Wisconsin voters called for bringing the troops home from Iraq yesterday amid mounting death tolls and increasing doubt of the sincerity of the Bush administration.
Referendums were on the ballot yesterday in 32 communities ranging from tiny villages to the city of Madison representing some 325,000 Wisconsin citizens.
By an overwhelming margin, voters sent the message that we should withdraw the troops now. Anti-war advisory referendums passed in 24 of the 32 communities in which they were placed on the ballot.
The anti-war position expressed by the referendums is advocated nationally by a growing number in Congress, inlcuding Rep. John Murtha (D-Pennsylvania) and Rep.
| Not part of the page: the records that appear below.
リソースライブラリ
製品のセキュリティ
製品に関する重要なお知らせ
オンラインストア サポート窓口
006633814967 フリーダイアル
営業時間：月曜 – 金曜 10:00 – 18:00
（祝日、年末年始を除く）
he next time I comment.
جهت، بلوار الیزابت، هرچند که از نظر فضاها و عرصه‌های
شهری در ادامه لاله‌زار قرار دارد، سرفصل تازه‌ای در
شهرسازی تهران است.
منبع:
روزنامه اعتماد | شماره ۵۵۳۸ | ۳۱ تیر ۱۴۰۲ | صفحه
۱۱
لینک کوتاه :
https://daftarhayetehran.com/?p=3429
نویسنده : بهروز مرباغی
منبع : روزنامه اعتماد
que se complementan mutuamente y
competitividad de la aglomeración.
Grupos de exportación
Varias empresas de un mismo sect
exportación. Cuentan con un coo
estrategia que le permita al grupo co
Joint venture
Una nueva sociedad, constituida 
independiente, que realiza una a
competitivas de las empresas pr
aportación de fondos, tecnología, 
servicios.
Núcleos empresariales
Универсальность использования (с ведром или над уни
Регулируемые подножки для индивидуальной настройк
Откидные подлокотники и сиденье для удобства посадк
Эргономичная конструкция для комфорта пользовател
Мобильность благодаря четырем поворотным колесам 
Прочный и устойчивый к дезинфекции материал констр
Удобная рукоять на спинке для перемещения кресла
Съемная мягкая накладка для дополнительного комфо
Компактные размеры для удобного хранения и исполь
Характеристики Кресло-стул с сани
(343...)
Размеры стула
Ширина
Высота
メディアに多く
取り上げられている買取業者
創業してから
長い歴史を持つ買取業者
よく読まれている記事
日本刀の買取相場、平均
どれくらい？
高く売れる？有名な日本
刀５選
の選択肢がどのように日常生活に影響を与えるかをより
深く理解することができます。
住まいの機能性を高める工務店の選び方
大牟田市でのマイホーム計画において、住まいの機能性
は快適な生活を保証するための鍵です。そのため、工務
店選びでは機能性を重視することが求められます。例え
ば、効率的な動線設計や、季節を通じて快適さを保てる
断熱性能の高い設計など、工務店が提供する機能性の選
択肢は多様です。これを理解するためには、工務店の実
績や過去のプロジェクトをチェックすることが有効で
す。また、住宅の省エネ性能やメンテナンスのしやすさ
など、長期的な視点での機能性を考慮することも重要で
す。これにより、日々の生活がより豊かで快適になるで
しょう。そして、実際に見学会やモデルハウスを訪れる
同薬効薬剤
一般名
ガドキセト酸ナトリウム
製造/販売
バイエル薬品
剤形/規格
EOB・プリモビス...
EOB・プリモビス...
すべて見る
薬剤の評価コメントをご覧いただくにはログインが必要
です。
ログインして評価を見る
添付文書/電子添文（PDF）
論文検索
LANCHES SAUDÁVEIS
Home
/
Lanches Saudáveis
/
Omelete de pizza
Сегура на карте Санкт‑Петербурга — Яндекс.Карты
Dennis Kucinich (D-Ohio) and by Senator Russ Feingold (D-Wisconsin).
Anti-war political forces here - traditionally strong since the days of Senator Bob LaFollette in the early 20th century - as represented by the referendums and Vogeler's candidacy are garnering the notice of Senator Kohl and other pro-war Democrats, and the Bush administration.
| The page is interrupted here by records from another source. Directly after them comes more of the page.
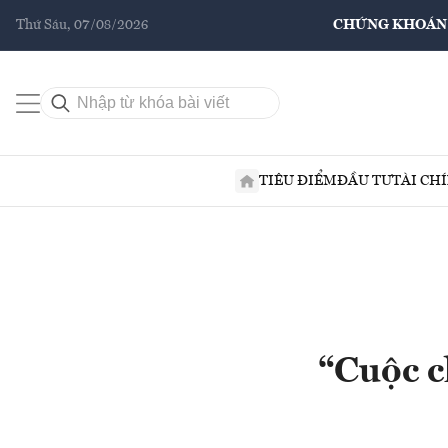
Thứ Sáu, 07/08/2026
CHỨNG KHOÁN
TIÊU ĐIỂM
ĐẦU TƯ
TÀI CH
“Cuộc c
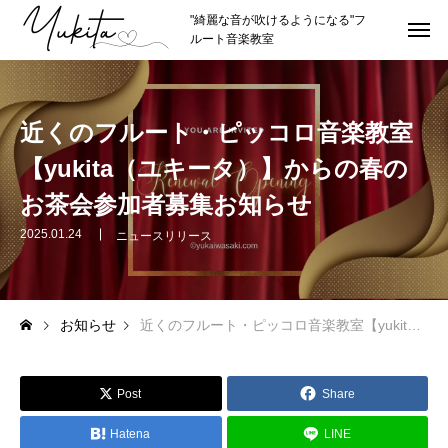
"綺麗な音が吹けるようになる"フ
ルート音楽教室
HOME
トップページ
近くのフルート・ピッコロ音楽教室
ABOUT
講師紹介
【yukita（ユキータ）】からの春の
講師プロフィール
お茶会参加者募集お知らせ
理念やスタイル
2025.01.24
ニュースリリース
推薦者
お知らせ
近くのフルート・ピッコロ音楽教室【yukita（ユキータ）】からの春のお茶会参加者募集お知らせ
LESSON
レッスン紹介
カリキュラムの詳細
Post
Share
レッスン形式
Hatena
LINE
Kohl has been criticized for his affirmative votes on the Patriot Act and Iraq war, strongly opposed by fellow Wisconsin Senator Feingold, and unpopular in Wisconsin.
Kohl has been running early TV spots since March in a bid to scare off a strong Republican challenger who might benefit from a significant vote for Vogeler as a protest against Kolh's pro-war stances.
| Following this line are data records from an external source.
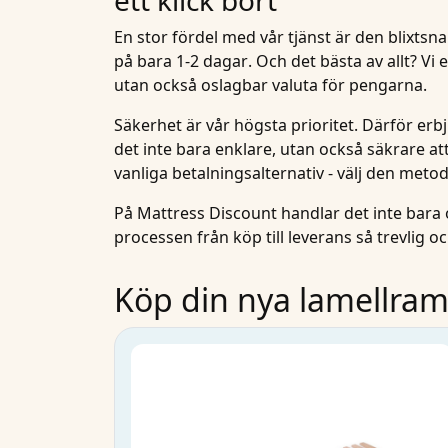
En stor fördel med vår tjänst är den
blixtsn
på bara
1-2 dagar
. Och det bästa av allt? Vi
utan också oslagbar valuta för pengarna.
Säkerhet är vår högsta prioritet. Därför er
det inte bara enklare, utan också säkrare at
vanliga betalningsalternativ - välj den meto
På Mattress Discount handlar det inte bara
processen från köp till leverans så trevlig oc
Köp din nya lamellram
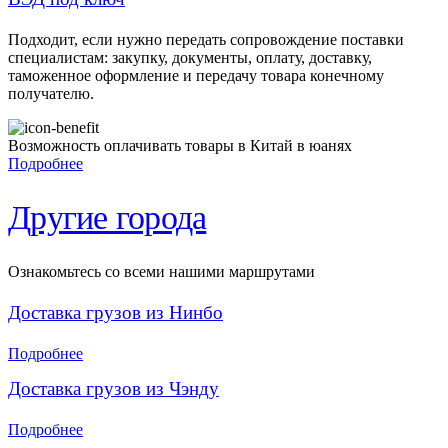
Подходит, если нужно передать сопровождение поставки
специалистам: закупку, документы, оплату, доставку,
таможенное оформление и передачу товара конечному
получателю.
Возможность оплачивать товары в Китай в юанях
Подробнее
Другие города
Ознакомьтесь со всеми нашими маршрутами
Доставка грузов из Нинбо
Подробнее
Доставка грузов из Чэнду
Подробнее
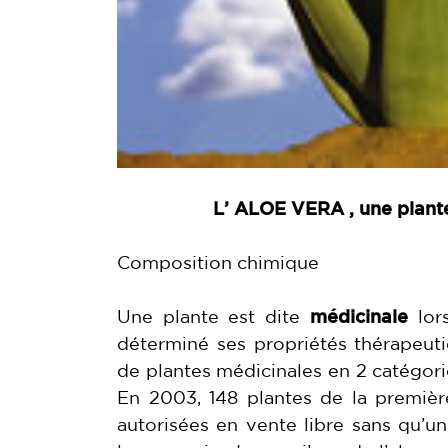
L’ ALOE VERA
, une plant
Composition chimique
Une
plante
est dite
médicinale
lors
déterminé ses propriétés thérapeuti
de plantes médicinales en 2 catégories
En 2003, 148 plantes de la première
autorisées en vente libre sans qu’un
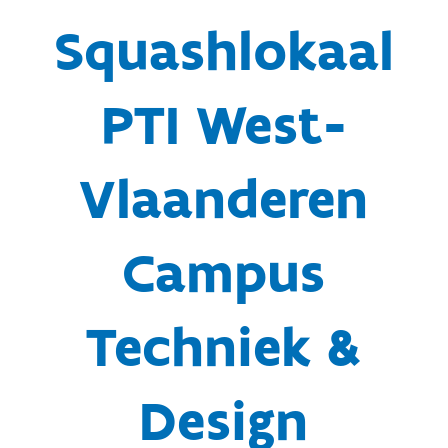
Squashlokaal
PTI West-
Vlaanderen
Campus
Techniek &
Design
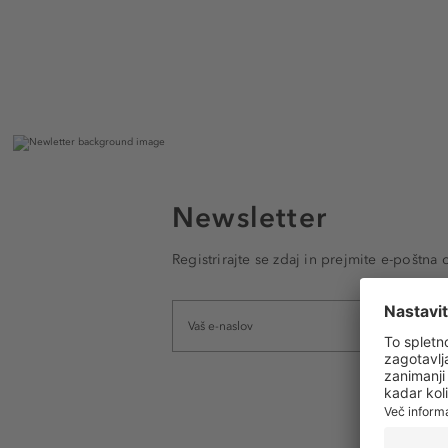
Newsletter
Registrirajte se zdaj in prejmite e-poštna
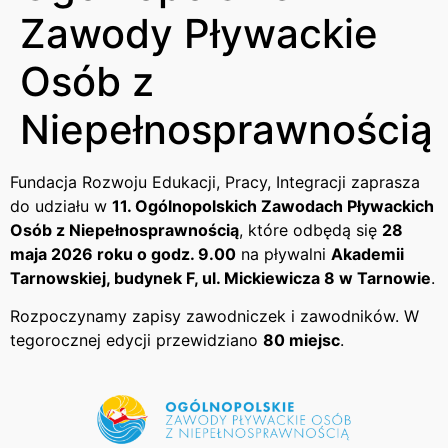
Zawody Pływackie
Osób z
Niepełnosprawnością
Fundacja Rozwoju Edukacji, Pracy, Integracji zaprasza
do udziału w
11. Ogólnopolskich Zawodach Pływackich
Osób z Niepełnosprawnością
, które odbędą się
28
maja 2026 roku o godz. 9.00
na pływalni
Akademii
Tarnowskiej, budynek F, ul. Mickiewicza 8 w Tarnowie
.
Rozpoczynamy zapisy zawodniczek i zawodników. W
tegorocznej edycji przewidziano
80 miejsc
.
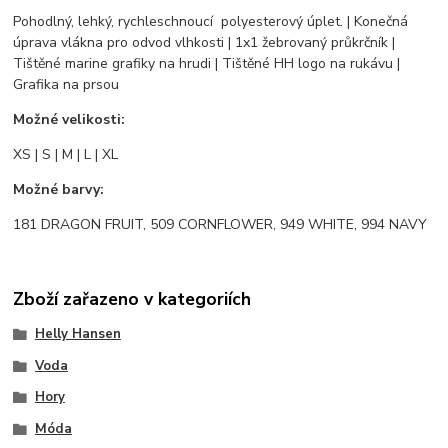
Pohodlný, lehký, rychleschnoucí polyesterový úplet. | Konečná
úprava vlákna pro odvod vlhkosti | 1x1 žebrovaný průkrčník |
Tištěné marine grafiky na hrudi | Tištěné HH logo na rukávu |
Grafika na prsou
Možné velikosti:
XS | S | M | L | XL
Možné barvy:
181 DRAGON FRUIT, 509 CORNFLOWER, 949 WHITE, 994 NAVY
Zboží zařazeno v kategoriích
Helly Hansen
Voda
Hory
Móda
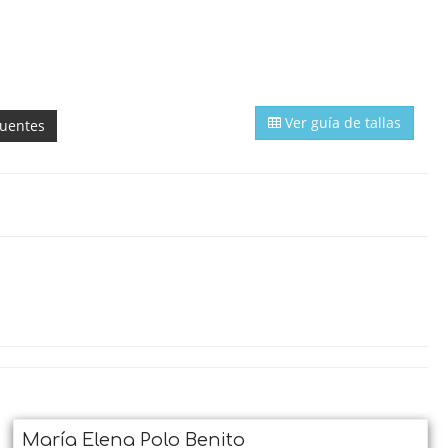
Ver guía de tallas
cuentes
María Elena Polo Benito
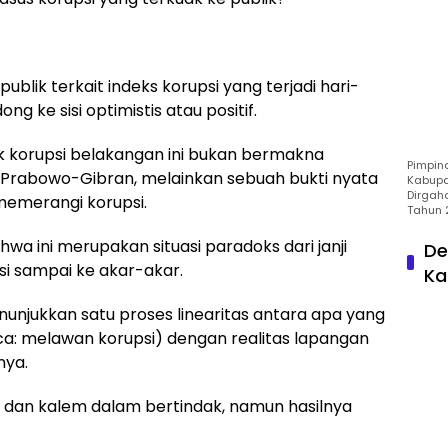
blik terkait indeks korupsi yang terjadi hari-
dong ke sisi optimistis atau positif.
ik korupsi belakangan ini bukan bermakna
Pimpin
Prabowo-Gibran, melainkan sebuah bukti nyata
Kabupa
Dirgah
emerangi korupsi.
Tahun 
ahwa ini merupakan situasi paradoks dari janji
De
 sampai ke akar-akar.
Ka
menunjukkan satu proses linearitas antara apa yang
ca: melawan korupsi) dengan realitas lapangan
nya.
, dan kalem dalam bertindak, namun hasilnya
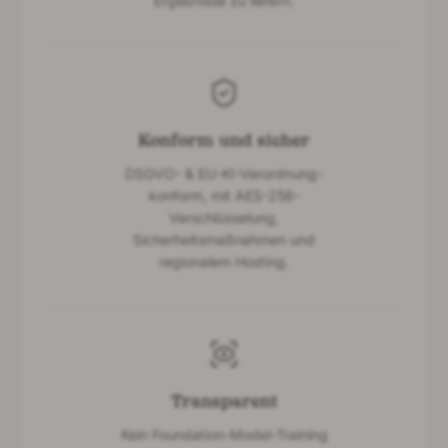
Ergebnisse zu liefern.
Konform und sicher
DSGVO- & EU-KI-Verordnung-
konform, mit AES-256-
Verschlüsselung,
Sicherheitsmaßnahmen und
regionalem Hosting.
Transparent
Kein Foundation-Model-Training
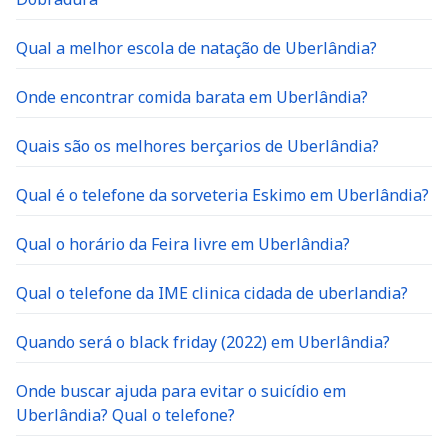
Qual a melhor escola de natação de Uberlândia?
Onde encontrar comida barata em Uberlândia?
Quais são os melhores berçarios de Uberlândia?
Qual é o telefone da sorveteria Eskimo em Uberlândia?
Qual o horário da Feira livre em Uberlândia?
Qual o telefone da IME clinica cidada de uberlandia?
Quando será o black friday (2022) em Uberlândia?
Onde buscar ajuda para evitar o suicídio em
Uberlândia? Qual o telefone?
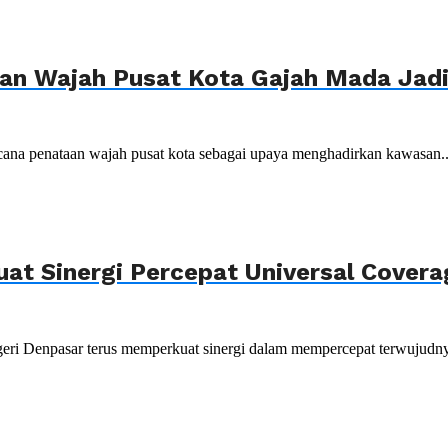
n Wajah Pusat Kota Gajah Mada Jadi 
ana penataan wajah pusat kota sebagai upaya menghadirkan kawasan..
uat Sinergi Percepat Universal Cover
ri Denpasar terus memperkuat sinergi dalam mempercepat terwujudnya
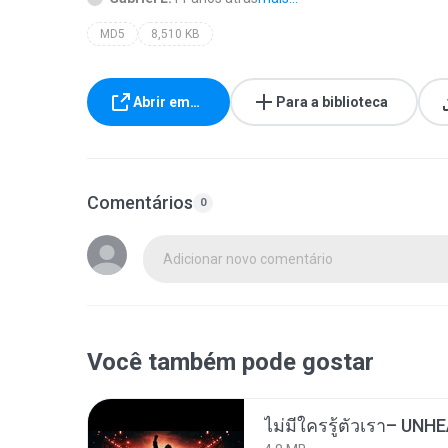
MD5
8,510 KB
Abrir em…
Para a biblioteca
Comentários
0
Adicionar novo comentário
Você também pode gostar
"Like the referendums, my campaign will show a strong organized effort for peace and justice and we intend to send a new Senator to Washington who will reperesent the people of Wisconsin and not special interests," said Vogeler.
In anti-war hotbed Madison, the referendum passed by 68 percent to 31 percent.
Wisconsin's most populous city, Milwaukee, will have a similar anti-war referendum on the ballot in November, where it is expected to easily pass.
Sone 65,000 Wisconsin citizens voted on the 32 referendums.